[Data supplied — start]

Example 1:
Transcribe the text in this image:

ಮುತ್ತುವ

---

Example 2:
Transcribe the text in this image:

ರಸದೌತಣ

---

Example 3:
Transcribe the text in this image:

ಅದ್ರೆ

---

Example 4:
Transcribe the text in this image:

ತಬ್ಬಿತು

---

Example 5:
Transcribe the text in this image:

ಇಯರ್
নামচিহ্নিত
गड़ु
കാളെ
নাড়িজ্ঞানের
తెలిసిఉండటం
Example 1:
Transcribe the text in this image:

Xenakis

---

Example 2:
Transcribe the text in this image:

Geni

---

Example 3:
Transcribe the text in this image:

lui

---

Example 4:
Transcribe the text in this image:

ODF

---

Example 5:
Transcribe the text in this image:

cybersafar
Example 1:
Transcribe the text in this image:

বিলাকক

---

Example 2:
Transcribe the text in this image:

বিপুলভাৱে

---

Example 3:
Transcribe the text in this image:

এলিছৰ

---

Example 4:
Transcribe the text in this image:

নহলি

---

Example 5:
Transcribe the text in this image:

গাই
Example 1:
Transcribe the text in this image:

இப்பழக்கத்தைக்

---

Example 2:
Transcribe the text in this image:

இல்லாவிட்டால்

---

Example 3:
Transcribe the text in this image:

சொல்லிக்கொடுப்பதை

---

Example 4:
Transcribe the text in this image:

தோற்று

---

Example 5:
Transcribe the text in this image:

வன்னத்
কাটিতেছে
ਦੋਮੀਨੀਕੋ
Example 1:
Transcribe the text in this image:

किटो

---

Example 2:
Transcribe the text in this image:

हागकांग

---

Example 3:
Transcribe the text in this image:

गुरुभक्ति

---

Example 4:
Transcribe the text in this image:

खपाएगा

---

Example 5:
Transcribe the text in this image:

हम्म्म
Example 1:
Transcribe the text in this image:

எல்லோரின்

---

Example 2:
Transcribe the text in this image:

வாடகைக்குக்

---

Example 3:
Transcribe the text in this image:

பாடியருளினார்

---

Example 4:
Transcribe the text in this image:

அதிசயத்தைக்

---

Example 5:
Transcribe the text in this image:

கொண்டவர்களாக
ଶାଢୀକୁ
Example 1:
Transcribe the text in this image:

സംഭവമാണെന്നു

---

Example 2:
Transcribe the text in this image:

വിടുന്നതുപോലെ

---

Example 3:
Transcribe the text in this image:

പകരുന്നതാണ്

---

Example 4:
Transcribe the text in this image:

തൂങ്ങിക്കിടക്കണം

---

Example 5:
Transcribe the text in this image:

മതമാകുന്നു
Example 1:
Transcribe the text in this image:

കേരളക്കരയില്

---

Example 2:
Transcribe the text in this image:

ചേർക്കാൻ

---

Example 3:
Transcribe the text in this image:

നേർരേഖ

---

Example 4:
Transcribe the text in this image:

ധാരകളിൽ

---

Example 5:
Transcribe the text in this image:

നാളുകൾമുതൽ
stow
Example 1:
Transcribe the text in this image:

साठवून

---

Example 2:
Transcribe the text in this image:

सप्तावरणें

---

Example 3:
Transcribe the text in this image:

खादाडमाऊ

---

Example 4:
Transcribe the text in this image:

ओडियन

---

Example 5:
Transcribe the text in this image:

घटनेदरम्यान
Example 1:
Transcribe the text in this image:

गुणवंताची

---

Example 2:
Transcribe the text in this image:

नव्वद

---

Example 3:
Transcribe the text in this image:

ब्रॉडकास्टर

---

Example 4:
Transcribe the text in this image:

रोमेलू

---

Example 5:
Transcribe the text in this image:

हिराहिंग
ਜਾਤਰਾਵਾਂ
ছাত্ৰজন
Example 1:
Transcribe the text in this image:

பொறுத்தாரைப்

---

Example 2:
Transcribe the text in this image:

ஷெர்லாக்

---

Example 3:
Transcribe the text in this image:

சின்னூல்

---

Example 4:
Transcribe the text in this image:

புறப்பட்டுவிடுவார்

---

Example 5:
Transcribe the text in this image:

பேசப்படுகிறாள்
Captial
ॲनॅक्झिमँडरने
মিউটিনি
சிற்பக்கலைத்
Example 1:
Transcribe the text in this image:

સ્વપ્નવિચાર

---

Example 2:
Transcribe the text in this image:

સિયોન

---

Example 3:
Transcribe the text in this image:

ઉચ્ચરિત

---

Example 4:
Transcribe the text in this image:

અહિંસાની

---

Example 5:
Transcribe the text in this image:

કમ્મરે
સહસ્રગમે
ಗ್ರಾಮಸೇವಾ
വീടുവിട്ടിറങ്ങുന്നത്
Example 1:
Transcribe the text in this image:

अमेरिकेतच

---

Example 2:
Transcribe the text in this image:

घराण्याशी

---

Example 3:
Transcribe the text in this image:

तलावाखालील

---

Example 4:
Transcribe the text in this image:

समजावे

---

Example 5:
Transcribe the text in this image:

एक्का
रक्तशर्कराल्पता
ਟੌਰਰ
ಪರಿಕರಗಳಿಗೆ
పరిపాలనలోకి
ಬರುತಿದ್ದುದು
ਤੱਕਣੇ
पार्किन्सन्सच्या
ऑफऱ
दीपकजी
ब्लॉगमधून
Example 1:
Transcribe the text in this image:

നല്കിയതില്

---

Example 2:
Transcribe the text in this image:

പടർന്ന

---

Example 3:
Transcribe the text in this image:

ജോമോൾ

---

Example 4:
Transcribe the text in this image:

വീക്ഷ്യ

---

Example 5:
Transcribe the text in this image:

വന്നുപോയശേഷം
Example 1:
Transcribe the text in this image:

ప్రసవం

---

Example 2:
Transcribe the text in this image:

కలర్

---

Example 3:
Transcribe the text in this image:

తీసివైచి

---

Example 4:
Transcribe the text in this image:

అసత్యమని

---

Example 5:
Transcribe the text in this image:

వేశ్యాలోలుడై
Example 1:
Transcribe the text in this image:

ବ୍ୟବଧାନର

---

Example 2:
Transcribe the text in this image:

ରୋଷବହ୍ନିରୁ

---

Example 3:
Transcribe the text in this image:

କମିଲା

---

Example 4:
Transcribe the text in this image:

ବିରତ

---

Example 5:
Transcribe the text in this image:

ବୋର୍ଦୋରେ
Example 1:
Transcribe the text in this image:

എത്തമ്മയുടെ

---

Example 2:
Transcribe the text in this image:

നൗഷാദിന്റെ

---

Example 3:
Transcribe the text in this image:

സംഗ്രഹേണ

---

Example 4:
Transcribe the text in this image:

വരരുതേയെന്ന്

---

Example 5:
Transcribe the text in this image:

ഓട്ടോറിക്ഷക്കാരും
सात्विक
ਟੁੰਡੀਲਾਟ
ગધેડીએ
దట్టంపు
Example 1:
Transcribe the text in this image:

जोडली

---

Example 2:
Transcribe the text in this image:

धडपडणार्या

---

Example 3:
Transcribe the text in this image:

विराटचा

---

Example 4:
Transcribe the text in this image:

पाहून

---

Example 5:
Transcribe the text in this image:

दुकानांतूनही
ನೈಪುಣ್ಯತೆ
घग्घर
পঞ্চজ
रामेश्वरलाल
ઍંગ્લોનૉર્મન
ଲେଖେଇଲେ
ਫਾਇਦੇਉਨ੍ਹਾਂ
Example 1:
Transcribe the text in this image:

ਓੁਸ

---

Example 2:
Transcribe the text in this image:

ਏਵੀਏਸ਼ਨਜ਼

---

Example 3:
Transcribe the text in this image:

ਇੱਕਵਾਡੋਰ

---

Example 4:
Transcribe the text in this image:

[Data supplied — finish]

[Instructions to follow]: Copy the data. Make sure every line matches exactly.

[Problem solution]:
Example 1:
Transcribe the text in this image:

ಮುತ್ತುವ

---

Example 2:
Transcribe the text in this image:

ರಸದೌತಣ

---

Example 3:
Transcribe the text in this image:

ಅದ್ರೆ

---

Example 4:
Transcribe the text in this image:

ತಬ್ಬಿತು

---

Example 5:
Transcribe the text in this image:

ಇಯರ್
নামচিহ্নিত
गड़ु
കാളെ
নাড়িজ্ঞানের
తెలిసిఉండటం
Example 1:
Transcribe the text in this image:

Xenakis

---

Example 2:
Transcribe the text in this image:

Geni

---

Example 3:
Transcribe the text in this image:

lui

---

Example 4:
Transcribe the text in this image:

ODF

---

Example 5:
Transcribe the text in this image:

cybersafar
Example 1:
Transcribe the text in this image:

বিলাকক

---

Example 2:
Transcribe the text in this image:

বিপুলভাৱে

---

Example 3:
Transcribe the text in this image:

এলিছৰ

---

Example 4:
Transcribe the text in this image:

নহলি

---

Example 5:
Transcribe the text in this image:

গাই
Example 1:
Transcribe the text in this image:

இப்பழக்கத்தைக்

---

Example 2:
Transcribe the text in this image:

இல்லாவிட்டால்

---

Example 3:
Transcribe the text in this image:

சொல்லிக்கொடுப்பதை

---

Example 4:
Transcribe the text in this image:

தோற்று

---

Example 5:
Transcribe the text in this image:

வன்னத்
কাটিতেছে
ਦੋਮੀਨੀਕੋ
Example 1:
Transcribe the text in this image:

किटो

---

Example 2:
Transcribe the text in this image:

हागकांग

---

Example 3:
Transcribe the text in this image:

गुरुभक्ति

---

Example 4:
Transcribe the text in this image:

खपाएगा

---

Example 5:
Transcribe the text in this image:

हम्म्म
Example 1:
Transcribe the text in this image:

எல்லோரின்

---

Example 2:
Transcribe the text in this image:

வாடகைக்குக்

---

Example 3:
Transcribe the text in this image:

பாடியருளினார்

---

Example 4:
Transcribe the text in this image:

அதிசயத்தைக்

---

Example 5:
Transcribe the text in this image:

கொண்டவர்களாக
ଶାଢୀକୁ
Example 1:
Transcribe the text in this image:

സംഭവമാണെന്നു

---

Example 2:
Transcribe the text in this image:

വിടുന്നതുപോലെ

---

Example 3:
Transcribe the text in this image:

പകരുന്നതാണ്

---

Example 4:
Transcribe the text in this image:

തൂങ്ങിക്കിടക്കണം

---

Example 5:
Transcribe the text in this image:

മതമാകുന്നു
Example 1:
Transcribe the text in this image:

കേരളക്കരയില്

---

Example 2:
Transcribe the text in this image:

ചേർക്കാൻ

---

Example 3:
Transcribe the text in this image:

നേർരേഖ

---

Example 4:
Transcribe the text in this image:

ധാരകളിൽ

---

Example 5:
Transcribe the text in this image:

നാളുകൾമുതൽ
stow
Example 1:
Transcribe the text in this image:

साठवून

---

Example 2:
Transcribe the text in this image:

सप्तावरणें

---

Example 3:
Transcribe the text in this image:

खादाडमाऊ

---

Example 4:
Transcribe the text in this image:

ओडियन

---

Example 5:
Transcribe the text in this image:

घटनेदरम्यान
Example 1:
Transcribe the text in this image:

गुणवंताची

---

Example 2:
Transcribe the text in this image:

नव्वद

---

Example 3:
Transcribe the text in this image:

ब्रॉडकास्टर

---

Example 4:
Transcribe the text in this image:

रोमेलू

---

Example 5:
Transcribe the text in this image:

हिराहिंग
ਜਾਤਰਾਵਾਂ
ছাত্ৰজন
Example 1:
Transcribe the text in this image:

பொறுத்தாரைப்

---

Example 2:
Transcribe the text in this image:

ஷெர்லாக்

---

Example 3:
Transcribe the text in this image:

சின்னூல்

---

Example 4:
Transcribe the text in this image:

புறப்பட்டுவிடுவார்

---

Example 5:
Transcribe the text in this image:

பேசப்படுகிறாள்
Captial
ॲनॅक्झिमँडरने
মিউটিনি
சிற்பக்கலைத்
Example 1:
Transcribe the text in this image:

સ્વપ્નવિચાર

---

Example 2:
Transcribe the text in this image:

સિયોન

---

Example 3:
Transcribe the text in this image:

ઉચ્ચરિત

---

Example 4:
Transcribe the text in this image:

અહિંસાની

---

Example 5:
Transcribe the text in this image:

કમ્મરે
સહસ્રગમે
ಗ್ರಾಮಸೇವಾ
വീടുവിട്ടിറങ്ങുന്നത്
Example 1:
Transcribe the text in this image:

अमेरिकेतच

---

Example 2:
Transcribe the text in this image:

घराण्याशी

---

Example 3:
Transcribe the text in this image:

तलावाखालील

---

Example 4:
Transcribe the text in this image:

समजावे

---

Example 5:
Transcribe the text in this image:

एक्का
रक्तशर्कराल्पता
ਟੌਰਰ
ಪರಿಕರಗಳಿಗೆ
పరిపాలనలోకి
ಬರುತಿದ್ದುದು
ਤੱਕਣੇ
पार्किन्सन्सच्या
ऑफऱ
दीपकजी
ब्लॉगमधून
Example 1:
Transcribe the text in this image:

നല്കിയതില്

---

Example 2:
Transcribe the text in this image:

പടർന്ന

---

Example 3:
Transcribe the text in this image:

ജോമോൾ

---

Example 4:
Transcribe the text in this image:

വീക്ഷ്യ

---

Example 5:
Transcribe the text in this image:

വന്നുപോയശേഷം
Example 1:
Transcribe the text in this image:

ప్రసవం

---

Example 2:
Transcribe the text in this image:

కలర్

---

Example 3:
Transcribe the text in this image:

తీసివైచి

---

Example 4:
Transcribe the text in this image:

అసత్యమని

---

Example 5:
Transcribe the text in this image:

వేశ్యాలోలుడై
Example 1:
Transcribe the text in this image:

ବ୍ୟବଧାନର

---

Example 2:
Transcribe the text in this image:

ରୋଷବହ୍ନିରୁ

---

Example 3:
Transcribe the text in this image:

କମିଲା

---

Example 4:
Transcribe the text in this image:

ବିରତ

---

Example 5:
Transcribe the text in this image:

ବୋର୍ଦୋରେ
Example 1:
Transcribe the text in this image:

എത്തമ്മയുടെ

---

Example 2:
Transcribe the text in this image:

നൗഷാദിന്റെ

---

Example 3:
Transcribe the text in this image:

സംഗ്രഹേണ

---

Example 4:
Transcribe the text in this image:

വരരുതേയെന്ന്

---

Example 5:
Transcribe the text in this image:

ഓട്ടോറിക്ഷക്കാരും
सात्विक
ਟੁੰਡੀਲਾਟ
ગધેડીએ
దట్టంపు
Example 1:
Transcribe the text in this image:

जोडली

---

Example 2:
Transcribe the text in this image:

धडपडणार्या

---

Example 3:
Transcribe the text in this image:

विराटचा

---

Example 4:
Transcribe the text in this image:

पाहून

---

Example 5:
Transcribe the text in this image:

दुकानांतूनही
ನೈಪುಣ್ಯತೆ
घग्घर
পঞ্চজ
रामेश्वरलाल
ઍંગ્લોનૉર્મન
ଲେଖେଇଲେ
ਫਾਇਦੇਉਨ੍ਹਾਂ
Example 1:
Transcribe the text in this image:

ਓੁਸ

---

Example 2:
Transcribe the text in this image:

ਏਵੀਏਸ਼ਨਜ਼

---

Example 3:
Transcribe the text in this image:

ਇੱਕਵਾਡੋਰ

---

Example 4:
Transcribe the text in this image:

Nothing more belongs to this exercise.